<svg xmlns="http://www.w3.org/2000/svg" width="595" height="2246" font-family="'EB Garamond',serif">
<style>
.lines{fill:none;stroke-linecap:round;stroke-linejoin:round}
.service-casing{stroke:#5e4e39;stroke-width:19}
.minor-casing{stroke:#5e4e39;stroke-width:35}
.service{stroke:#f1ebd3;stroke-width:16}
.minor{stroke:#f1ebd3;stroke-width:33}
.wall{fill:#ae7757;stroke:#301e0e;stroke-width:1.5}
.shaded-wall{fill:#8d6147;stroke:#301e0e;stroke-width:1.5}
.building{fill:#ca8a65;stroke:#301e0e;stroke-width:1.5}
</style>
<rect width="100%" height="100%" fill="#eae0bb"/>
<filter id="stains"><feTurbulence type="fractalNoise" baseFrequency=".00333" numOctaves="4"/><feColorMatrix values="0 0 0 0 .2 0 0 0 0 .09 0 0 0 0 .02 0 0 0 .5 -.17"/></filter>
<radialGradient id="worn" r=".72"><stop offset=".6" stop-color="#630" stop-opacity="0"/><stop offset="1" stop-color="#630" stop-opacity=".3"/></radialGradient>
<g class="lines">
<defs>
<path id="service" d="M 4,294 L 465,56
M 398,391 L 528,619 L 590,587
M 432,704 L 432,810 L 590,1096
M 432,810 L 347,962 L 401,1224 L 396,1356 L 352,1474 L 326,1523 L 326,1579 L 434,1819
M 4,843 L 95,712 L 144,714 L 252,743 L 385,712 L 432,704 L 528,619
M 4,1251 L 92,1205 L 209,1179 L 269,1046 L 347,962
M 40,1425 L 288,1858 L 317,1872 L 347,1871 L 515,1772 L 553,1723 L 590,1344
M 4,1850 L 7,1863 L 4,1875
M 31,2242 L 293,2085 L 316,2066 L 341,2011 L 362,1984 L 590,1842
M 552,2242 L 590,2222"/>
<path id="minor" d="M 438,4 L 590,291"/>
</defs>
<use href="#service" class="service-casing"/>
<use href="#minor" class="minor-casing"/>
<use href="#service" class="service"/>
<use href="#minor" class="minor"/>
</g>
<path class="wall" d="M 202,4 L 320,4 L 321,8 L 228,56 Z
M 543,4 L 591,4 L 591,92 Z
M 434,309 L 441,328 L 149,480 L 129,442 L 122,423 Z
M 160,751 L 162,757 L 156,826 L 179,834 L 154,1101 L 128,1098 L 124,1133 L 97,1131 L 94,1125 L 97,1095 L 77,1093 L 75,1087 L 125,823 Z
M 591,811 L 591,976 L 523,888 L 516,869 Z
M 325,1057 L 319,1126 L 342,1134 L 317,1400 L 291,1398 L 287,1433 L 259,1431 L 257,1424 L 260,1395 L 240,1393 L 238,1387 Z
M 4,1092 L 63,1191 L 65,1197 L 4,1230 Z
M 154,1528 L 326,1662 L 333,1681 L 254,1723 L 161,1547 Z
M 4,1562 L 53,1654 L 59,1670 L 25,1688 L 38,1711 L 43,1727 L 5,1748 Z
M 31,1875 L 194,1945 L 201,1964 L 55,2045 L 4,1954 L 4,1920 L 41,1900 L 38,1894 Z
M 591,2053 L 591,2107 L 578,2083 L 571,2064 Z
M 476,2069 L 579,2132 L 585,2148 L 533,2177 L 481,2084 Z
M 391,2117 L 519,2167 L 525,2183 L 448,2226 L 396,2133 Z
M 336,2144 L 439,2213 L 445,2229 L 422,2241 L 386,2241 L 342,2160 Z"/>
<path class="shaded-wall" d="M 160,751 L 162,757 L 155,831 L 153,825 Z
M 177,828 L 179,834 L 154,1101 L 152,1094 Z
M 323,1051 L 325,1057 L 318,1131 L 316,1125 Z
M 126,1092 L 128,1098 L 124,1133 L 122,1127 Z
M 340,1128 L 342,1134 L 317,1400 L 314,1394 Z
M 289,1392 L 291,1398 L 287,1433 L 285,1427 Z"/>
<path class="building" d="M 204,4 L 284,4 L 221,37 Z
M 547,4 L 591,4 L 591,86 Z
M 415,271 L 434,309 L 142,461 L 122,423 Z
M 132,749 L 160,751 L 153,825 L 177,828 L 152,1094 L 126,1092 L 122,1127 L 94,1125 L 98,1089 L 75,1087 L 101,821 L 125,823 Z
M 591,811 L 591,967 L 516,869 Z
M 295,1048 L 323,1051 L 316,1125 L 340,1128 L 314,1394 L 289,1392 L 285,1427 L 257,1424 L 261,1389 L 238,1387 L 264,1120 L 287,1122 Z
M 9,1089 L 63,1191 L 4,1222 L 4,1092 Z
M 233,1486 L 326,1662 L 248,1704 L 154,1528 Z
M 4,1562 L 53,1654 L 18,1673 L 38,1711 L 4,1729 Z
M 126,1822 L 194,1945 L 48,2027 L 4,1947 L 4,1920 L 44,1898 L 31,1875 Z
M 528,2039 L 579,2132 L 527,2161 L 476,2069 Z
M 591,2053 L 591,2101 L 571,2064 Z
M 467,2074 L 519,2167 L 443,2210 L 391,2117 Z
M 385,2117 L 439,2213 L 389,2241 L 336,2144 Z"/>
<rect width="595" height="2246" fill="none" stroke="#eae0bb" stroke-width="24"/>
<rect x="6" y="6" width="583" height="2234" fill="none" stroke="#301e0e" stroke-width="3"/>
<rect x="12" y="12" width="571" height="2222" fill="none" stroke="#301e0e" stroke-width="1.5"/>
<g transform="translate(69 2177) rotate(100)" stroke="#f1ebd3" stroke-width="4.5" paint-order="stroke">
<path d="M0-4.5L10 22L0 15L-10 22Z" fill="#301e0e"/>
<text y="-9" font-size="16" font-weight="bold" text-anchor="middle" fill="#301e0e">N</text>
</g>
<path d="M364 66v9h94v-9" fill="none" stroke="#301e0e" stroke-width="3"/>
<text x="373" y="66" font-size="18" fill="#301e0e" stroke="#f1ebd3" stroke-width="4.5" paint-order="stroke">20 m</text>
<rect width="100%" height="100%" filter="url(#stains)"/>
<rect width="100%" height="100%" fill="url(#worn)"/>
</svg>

============

» Directions: Reproduce each line from the listing above that includes the word "building".

» Solution for this task:
.building{fill:#ca8a65;stroke:#301e0e;stroke-width:1.5}
<path class="building" d="M 204,4 L 284,4 L 221,37 Z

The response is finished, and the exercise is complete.